Repeat, without any change, the entries presented below.
════════
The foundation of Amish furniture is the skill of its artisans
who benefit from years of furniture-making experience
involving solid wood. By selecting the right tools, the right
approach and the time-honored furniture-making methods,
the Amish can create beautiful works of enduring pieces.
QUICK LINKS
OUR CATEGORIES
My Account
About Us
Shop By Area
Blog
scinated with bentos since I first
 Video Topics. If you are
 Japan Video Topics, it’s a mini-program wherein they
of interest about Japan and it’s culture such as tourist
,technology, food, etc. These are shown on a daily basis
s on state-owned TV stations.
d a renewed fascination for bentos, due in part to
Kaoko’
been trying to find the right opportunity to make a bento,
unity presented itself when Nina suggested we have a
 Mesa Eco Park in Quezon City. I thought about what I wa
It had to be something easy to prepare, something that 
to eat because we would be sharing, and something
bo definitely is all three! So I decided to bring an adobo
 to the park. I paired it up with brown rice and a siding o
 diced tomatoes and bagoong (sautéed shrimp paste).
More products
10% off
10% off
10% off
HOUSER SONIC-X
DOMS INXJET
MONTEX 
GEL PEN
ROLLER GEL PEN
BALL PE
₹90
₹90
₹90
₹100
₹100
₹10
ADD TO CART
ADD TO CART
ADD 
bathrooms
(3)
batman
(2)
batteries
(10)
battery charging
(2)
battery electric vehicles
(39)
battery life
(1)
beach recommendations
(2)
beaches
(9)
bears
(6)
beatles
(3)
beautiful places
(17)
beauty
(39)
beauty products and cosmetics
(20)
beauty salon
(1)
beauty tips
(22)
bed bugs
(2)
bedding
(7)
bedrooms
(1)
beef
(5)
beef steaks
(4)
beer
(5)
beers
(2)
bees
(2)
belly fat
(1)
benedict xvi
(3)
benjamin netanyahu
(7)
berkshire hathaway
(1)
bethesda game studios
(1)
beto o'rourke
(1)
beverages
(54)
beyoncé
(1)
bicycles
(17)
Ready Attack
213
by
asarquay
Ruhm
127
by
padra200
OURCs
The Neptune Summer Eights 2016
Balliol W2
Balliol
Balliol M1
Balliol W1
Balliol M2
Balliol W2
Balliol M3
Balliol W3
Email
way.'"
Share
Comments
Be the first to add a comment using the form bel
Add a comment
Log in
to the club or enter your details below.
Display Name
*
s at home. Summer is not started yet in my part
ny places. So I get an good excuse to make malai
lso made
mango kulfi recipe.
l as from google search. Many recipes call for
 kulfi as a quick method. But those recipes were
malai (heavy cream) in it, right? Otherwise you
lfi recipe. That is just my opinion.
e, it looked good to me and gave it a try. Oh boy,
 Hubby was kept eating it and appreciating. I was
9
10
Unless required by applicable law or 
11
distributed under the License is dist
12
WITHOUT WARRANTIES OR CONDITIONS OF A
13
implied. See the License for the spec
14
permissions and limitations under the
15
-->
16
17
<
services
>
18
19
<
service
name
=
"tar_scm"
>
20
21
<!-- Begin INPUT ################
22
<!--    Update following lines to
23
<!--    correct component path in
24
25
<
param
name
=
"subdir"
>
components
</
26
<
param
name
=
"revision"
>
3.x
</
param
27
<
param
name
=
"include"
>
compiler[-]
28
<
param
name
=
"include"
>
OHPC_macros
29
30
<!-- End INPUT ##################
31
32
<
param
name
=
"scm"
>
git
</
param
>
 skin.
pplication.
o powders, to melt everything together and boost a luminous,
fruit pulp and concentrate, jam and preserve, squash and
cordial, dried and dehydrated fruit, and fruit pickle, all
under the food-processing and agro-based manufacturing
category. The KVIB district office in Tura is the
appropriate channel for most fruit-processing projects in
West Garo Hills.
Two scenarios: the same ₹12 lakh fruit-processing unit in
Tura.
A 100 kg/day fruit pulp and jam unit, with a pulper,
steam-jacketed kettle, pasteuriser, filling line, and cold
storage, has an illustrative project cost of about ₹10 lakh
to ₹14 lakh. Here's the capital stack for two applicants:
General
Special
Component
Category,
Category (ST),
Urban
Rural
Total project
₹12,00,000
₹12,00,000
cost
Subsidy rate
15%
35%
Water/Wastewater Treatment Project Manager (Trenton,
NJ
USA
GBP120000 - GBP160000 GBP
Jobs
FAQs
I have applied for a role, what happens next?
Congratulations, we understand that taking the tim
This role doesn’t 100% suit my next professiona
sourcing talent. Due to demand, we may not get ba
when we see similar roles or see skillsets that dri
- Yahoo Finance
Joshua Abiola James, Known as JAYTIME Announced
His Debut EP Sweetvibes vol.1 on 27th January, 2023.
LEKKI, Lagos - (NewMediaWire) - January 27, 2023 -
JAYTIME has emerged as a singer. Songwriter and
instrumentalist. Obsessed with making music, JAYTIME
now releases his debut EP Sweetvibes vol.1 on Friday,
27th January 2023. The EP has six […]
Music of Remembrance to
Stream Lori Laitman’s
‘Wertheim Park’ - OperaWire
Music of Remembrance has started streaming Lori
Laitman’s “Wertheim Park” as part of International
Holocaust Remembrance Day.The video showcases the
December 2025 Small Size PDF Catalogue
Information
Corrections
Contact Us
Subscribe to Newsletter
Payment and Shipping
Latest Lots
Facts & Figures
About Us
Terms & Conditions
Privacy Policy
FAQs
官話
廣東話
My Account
════════
— Solution to this problem —
The foundation of Amish furniture is the skill of its artisans
who benefit from years of furniture-making experience
involving solid wood. By selecting the right tools, the right
approach and the time-honored furniture-making methods,
the Amish can create beautiful works of enduring pieces.
QUICK LINKS
OUR CATEGORIES
My Account
About Us
Shop By Area
Blog
scinated with bentos since I first
 Video Topics. If you are
 Japan Video Topics, it’s a mini-program wherein they
of interest about Japan and it’s culture such as tourist
,technology, food, etc. These are shown on a daily basis
s on state-owned TV stations.
d a renewed fascination for bentos, due in part to
Kaoko’
been trying to find the right opportunity to make a bento,
unity presented itself when Nina suggested we have a
 Mesa Eco Park in Quezon City. I thought about what I wa
It had to be something easy to prepare, something that 
to eat because we would be sharing, and something
bo definitely is all three! So I decided to bring an adobo
 to the park. I paired it up with brown rice and a siding o
 diced tomatoes and bagoong (sautéed shrimp paste).
More products
10% off
10% off
10% off
HOUSER SONIC-X
DOMS INXJET
MONTEX 
GEL PEN
ROLLER GEL PEN
BALL PE
₹90
₹90
₹90
₹100
₹100
₹10
ADD TO CART
ADD TO CART
ADD 
bathrooms
(3)
batman
(2)
batteries
(10)
battery charging
(2)
battery electric vehicles
(39)
battery life
(1)
beach recommendations
(2)
beaches
(9)
bears
(6)
beatles
(3)
beautiful places
(17)
beauty
(39)
beauty products and cosmetics
(20)
beauty salon
(1)
beauty tips
(22)
bed bugs
(2)
bedding
(7)
bedrooms
(1)
beef
(5)
beef steaks
(4)
beer
(5)
beers
(2)
bees
(2)
belly fat
(1)
benedict xvi
(3)
benjamin netanyahu
(7)
berkshire hathaway
(1)
bethesda game studios
(1)
beto o'rourke
(1)
beverages
(54)
beyoncé
(1)
bicycles
(17)
Ready Attack
213
by
asarquay
Ruhm
127
by
padra200
OURCs
The Neptune Summer Eights 2016
Balliol W2
Balliol
Balliol M1
Balliol W1
Balliol M2
Balliol W2
Balliol M3
Balliol W3
Email
way.'"
Share
Comments
Be the first to add a comment using the form bel
Add a comment
Log in
to the club or enter your details below.
Display Name
*
s at home. Summer is not started yet in my part
ny places. So I get an good excuse to make malai
lso made
mango kulfi recipe.
l as from google search. Many recipes call for
 kulfi as a quick method. But those recipes were
malai (heavy cream) in it, right? Otherwise you
lfi recipe. That is just my opinion.
e, it looked good to me and gave it a try. Oh boy,
 Hubby was kept eating it and appreciating. I was
9
10
Unless required by applicable law or 
11
distributed under the License is dist
12
WITHOUT WARRANTIES OR CONDITIONS OF A
13
implied. See the License for the spec
14
permissions and limitations under the
15
-->
16
17
<
services
>
18
19
<
service
name
=
"tar_scm"
>
20
21
<!-- Begin INPUT ################
22
<!--    Update following lines to
23
<!--    correct component path in
24
25
<
param
name
=
"subdir"
>
components
</
26
<
param
name
=
"revision"
>
3.x
</
param
27
<
param
name
=
"include"
>
compiler[-]
28
<
param
name
=
"include"
>
OHPC_macros
29
30
<!-- End INPUT ##################
31
32
<
param
name
=
"scm"
>
git
</
param
>
 skin.
pplication.
o powders, to melt everything together and boost a luminous,
fruit pulp and concentrate, jam and preserve, squash and
cordial, dried and dehydrated fruit, and fruit pickle, all
under the food-processing and agro-based manufacturing
category. The KVIB district office in Tura is the
appropriate channel for most fruit-processing projects in
West Garo Hills.
Two scenarios: the same ₹12 lakh fruit-processing unit in
Tura.
A 100 kg/day fruit pulp and jam unit, with a pulper,
steam-jacketed kettle, pasteuriser, filling line, and cold
storage, has an illustrative project cost of about ₹10 lakh
to ₹14 lakh. Here's the capital stack for two applicants:
General
Special
Component
Category,
Category (ST),
Urban
Rural
Total project
₹12,00,000
₹12,00,000
cost
Subsidy rate
15%
35%
Water/Wastewater Treatment Project Manager (Trenton,
NJ
USA
GBP120000 - GBP160000 GBP
Jobs
FAQs
I have applied for a role, what happens next?
Congratulations, we understand that taking the tim
This role doesn’t 100% suit my next professiona
sourcing talent. Due to demand, we may not get ba
when we see similar roles or see skillsets that dri
- Yahoo Finance
Joshua Abiola James, Known as JAYTIME Announced
His Debut EP Sweetvibes vol.1 on 27th January, 2023.
LEKKI, Lagos - (NewMediaWire) - January 27, 2023 -
JAYTIME has emerged as a singer. Songwriter and
instrumentalist. Obsessed with making music, JAYTIME
now releases his debut EP Sweetvibes vol.1 on Friday,
27th January 2023. The EP has six […]
Music of Remembrance to
Stream Lori Laitman’s
‘Wertheim Park’ - OperaWire
Music of Remembrance has started streaming Lori
Laitman’s “Wertheim Park” as part of International
Holocaust Remembrance Day.The video showcases the
December 2025 Small Size PDF Catalogue
Information
Corrections
Contact Us
Subscribe to Newsletter
Payment and Shipping
Latest Lots
Facts & Figures
About Us
Terms & Conditions
Privacy Policy
FAQs
官話
廣東話
My Account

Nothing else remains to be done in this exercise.